For two weeks, Anthropic researchers utilized Claude Opus 4.6 to search for vulnerabilities in Firefox. The team explained their choice of browser for the experiment, noting that it is one of the most tested and secure open-source projects with a high level of complexity.

Initially, the developers focused on the JavaScript engine, as it could be analyzed in isolation, before expanding the model's work to other parts of the codebase.

After just 20 minutes of investigation, Claude reported finding a Use After Free vulnerability, which allows attackers to replace data with arbitrary content.

In total, the LLM scanned nearly 6,000 C++ code files and submitted 112 issue reports.
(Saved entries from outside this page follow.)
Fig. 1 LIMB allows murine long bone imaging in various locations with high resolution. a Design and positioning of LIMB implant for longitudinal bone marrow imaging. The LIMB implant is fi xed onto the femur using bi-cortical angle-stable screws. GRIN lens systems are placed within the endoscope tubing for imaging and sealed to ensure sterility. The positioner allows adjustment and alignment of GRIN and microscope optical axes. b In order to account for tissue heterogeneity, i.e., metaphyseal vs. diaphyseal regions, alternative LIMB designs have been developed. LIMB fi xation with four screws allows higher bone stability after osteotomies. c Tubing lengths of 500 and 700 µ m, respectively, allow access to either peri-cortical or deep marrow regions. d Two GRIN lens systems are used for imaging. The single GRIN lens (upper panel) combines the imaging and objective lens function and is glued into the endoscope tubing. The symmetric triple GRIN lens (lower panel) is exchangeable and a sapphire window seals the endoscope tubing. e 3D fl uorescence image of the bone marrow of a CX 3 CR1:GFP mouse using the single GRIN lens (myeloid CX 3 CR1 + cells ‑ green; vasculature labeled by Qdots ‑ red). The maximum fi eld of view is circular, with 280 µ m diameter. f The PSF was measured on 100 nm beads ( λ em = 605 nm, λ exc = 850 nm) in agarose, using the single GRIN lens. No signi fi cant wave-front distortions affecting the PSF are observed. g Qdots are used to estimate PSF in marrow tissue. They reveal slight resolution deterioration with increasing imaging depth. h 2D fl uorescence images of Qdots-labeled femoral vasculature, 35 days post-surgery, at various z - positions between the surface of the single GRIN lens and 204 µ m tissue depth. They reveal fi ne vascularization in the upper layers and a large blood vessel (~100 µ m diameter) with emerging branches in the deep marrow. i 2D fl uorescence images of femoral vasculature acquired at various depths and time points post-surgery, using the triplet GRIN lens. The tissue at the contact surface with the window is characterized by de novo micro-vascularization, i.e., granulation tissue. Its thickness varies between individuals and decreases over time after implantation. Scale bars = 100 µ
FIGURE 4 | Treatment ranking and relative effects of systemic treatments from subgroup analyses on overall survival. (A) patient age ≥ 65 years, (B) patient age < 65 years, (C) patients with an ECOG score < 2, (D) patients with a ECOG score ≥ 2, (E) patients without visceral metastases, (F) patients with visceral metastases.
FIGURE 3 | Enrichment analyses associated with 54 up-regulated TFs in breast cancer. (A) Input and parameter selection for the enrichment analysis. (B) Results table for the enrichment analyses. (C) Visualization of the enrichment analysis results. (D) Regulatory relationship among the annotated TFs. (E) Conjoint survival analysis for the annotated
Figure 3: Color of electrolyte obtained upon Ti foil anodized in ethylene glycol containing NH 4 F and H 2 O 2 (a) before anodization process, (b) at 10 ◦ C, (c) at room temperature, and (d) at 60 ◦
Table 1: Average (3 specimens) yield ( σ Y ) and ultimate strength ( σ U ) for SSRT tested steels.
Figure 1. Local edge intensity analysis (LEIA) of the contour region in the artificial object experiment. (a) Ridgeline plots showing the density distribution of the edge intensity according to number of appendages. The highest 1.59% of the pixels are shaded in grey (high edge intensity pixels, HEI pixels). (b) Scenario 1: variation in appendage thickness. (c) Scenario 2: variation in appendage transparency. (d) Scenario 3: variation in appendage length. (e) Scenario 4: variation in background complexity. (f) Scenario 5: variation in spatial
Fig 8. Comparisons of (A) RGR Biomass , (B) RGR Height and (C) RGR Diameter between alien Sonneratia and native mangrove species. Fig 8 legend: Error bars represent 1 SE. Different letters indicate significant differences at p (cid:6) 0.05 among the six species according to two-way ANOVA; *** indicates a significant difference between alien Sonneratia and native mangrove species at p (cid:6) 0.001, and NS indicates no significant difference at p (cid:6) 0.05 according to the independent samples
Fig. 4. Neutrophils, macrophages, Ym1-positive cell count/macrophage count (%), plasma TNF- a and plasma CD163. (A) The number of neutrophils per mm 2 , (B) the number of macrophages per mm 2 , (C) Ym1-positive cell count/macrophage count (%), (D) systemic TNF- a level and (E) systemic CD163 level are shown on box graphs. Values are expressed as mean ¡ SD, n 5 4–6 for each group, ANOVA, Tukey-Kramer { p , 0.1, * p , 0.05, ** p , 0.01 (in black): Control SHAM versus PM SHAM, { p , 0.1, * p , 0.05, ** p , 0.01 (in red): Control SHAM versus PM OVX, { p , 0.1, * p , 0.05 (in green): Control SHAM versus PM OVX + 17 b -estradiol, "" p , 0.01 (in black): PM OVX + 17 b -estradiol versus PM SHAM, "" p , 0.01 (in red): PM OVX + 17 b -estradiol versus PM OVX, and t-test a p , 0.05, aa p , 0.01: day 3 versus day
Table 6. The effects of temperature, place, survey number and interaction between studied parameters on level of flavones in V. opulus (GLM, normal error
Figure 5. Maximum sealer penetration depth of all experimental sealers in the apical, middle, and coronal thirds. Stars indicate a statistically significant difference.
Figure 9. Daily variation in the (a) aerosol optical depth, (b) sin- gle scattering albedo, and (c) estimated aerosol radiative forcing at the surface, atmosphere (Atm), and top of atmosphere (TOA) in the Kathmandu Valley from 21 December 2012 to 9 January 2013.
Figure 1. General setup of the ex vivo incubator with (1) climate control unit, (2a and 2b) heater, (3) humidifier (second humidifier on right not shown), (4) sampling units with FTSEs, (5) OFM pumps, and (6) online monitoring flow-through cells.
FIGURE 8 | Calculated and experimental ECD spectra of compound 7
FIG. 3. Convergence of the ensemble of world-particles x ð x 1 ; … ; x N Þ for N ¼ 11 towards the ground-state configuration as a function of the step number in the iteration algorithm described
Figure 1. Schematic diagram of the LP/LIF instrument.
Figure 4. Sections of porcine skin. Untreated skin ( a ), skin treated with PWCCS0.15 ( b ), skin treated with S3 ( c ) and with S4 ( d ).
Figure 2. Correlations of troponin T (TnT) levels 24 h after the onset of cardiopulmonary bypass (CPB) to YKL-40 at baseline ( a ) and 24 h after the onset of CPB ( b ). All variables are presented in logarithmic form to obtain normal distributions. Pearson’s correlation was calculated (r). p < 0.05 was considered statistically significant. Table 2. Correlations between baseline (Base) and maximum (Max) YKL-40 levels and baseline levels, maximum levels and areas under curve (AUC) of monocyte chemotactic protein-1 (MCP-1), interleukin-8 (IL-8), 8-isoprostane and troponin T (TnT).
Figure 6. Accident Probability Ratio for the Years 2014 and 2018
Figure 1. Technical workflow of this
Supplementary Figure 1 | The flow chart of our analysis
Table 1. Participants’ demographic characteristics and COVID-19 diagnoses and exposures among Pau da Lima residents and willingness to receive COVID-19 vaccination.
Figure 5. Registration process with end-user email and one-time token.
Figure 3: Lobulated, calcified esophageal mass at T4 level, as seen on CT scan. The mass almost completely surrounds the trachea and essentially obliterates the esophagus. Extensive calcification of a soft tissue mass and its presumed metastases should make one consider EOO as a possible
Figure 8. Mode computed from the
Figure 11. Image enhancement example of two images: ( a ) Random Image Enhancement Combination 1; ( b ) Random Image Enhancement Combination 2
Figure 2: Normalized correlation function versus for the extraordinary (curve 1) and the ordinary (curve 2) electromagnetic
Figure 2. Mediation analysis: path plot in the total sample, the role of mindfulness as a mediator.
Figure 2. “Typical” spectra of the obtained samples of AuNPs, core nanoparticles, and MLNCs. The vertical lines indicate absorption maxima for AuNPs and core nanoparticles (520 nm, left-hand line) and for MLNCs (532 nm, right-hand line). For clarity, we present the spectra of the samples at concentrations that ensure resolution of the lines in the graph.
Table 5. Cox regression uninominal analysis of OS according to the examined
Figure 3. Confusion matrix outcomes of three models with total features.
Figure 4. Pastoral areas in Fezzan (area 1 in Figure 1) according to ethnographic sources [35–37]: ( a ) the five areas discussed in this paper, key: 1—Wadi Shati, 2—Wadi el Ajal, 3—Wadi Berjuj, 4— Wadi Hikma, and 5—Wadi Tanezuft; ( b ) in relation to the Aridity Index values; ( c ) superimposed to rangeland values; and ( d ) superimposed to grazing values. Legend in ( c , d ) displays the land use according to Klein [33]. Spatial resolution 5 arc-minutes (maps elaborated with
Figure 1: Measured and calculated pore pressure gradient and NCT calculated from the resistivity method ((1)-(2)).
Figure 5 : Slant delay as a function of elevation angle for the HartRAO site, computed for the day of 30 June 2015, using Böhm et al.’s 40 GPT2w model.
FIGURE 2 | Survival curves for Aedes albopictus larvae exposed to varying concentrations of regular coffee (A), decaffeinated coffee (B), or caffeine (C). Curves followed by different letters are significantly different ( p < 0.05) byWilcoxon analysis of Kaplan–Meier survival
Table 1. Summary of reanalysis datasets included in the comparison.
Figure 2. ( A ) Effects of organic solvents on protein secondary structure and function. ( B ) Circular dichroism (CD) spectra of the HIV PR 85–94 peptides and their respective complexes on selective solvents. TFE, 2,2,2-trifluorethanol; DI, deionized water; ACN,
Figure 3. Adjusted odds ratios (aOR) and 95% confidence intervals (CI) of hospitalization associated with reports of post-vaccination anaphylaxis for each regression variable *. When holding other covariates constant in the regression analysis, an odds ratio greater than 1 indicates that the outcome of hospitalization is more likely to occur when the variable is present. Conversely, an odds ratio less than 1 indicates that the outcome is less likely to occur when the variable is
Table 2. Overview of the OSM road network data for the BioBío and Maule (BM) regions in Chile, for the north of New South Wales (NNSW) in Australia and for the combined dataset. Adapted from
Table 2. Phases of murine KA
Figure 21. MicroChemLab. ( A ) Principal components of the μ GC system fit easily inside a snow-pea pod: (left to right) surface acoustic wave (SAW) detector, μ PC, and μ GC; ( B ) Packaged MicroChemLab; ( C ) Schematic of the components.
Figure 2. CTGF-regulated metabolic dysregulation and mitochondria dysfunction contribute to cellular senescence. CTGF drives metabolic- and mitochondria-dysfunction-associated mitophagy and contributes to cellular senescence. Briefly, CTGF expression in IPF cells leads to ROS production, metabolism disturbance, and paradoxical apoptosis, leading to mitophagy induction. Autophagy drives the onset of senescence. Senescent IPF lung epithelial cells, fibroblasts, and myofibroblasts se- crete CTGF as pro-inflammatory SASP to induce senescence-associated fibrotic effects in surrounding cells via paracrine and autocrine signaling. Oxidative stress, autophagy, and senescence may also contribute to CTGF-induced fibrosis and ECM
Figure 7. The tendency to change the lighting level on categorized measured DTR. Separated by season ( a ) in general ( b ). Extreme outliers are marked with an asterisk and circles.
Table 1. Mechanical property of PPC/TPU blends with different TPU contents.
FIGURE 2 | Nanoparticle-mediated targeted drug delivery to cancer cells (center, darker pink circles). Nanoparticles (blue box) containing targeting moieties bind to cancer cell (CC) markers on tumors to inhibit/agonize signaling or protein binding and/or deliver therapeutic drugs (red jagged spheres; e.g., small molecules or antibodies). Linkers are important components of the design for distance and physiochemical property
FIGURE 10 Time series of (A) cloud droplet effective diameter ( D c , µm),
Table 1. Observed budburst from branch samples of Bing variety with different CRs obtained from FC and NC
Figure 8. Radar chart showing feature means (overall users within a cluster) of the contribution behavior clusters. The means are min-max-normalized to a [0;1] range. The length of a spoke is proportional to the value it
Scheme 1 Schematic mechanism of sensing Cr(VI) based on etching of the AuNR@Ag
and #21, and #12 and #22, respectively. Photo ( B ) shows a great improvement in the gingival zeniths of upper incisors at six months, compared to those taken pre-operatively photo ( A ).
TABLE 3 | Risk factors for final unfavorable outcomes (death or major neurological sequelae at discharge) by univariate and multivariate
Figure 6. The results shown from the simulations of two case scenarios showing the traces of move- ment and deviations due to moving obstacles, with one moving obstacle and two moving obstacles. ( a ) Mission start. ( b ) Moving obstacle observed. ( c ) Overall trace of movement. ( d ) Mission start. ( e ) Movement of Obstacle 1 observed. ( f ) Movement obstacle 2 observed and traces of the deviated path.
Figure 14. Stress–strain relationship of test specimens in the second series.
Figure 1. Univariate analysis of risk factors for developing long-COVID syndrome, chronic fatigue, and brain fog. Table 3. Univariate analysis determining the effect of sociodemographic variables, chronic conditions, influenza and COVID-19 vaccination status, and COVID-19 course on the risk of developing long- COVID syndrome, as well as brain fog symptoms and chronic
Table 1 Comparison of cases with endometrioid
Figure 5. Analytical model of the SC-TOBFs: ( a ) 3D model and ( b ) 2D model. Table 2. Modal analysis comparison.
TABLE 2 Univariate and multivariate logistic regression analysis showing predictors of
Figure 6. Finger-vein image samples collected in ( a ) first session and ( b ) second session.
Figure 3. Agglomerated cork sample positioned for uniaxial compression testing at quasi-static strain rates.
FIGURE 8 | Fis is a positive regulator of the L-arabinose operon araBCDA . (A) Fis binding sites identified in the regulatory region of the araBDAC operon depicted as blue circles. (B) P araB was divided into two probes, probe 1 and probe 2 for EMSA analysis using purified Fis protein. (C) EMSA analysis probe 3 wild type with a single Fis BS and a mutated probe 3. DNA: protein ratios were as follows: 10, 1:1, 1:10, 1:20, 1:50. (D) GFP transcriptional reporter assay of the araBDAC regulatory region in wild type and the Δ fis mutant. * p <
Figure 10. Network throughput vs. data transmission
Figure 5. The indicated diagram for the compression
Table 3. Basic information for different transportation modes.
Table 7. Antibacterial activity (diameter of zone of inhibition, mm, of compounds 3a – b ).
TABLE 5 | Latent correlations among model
Most of these were addressed by the browser team in Firefox version 148, released in February. Patches for the remaining issues will be included in future releases.

According to Anthropic specialists, following their collaboration, Mozilla researchers began experimenting independently with using Claude for security purposes.

The AI company acknowledged that the model was more effective at finding vulnerabilities than at attempting to exploit them. The developers asked Claude to demonstrate a real attack using the Use After Free vector.

“We conducted this test several hundred times with different starting points, spending about $4,000 on API credits. Despite this, Opus 4.6 was able to turn the vulnerability into an exploit only in two cases,” they noted.

Anthropic pointed out that this situation currently gives an advantage to cybersecurity specialists using AI. However, the fact that the LLM managed to create a primitive malware is “concerning.”

Recall that in February, vibe coding through Claude Opus 4.6 led to the hacking of the DeFi project Moonwell for $1.78 million.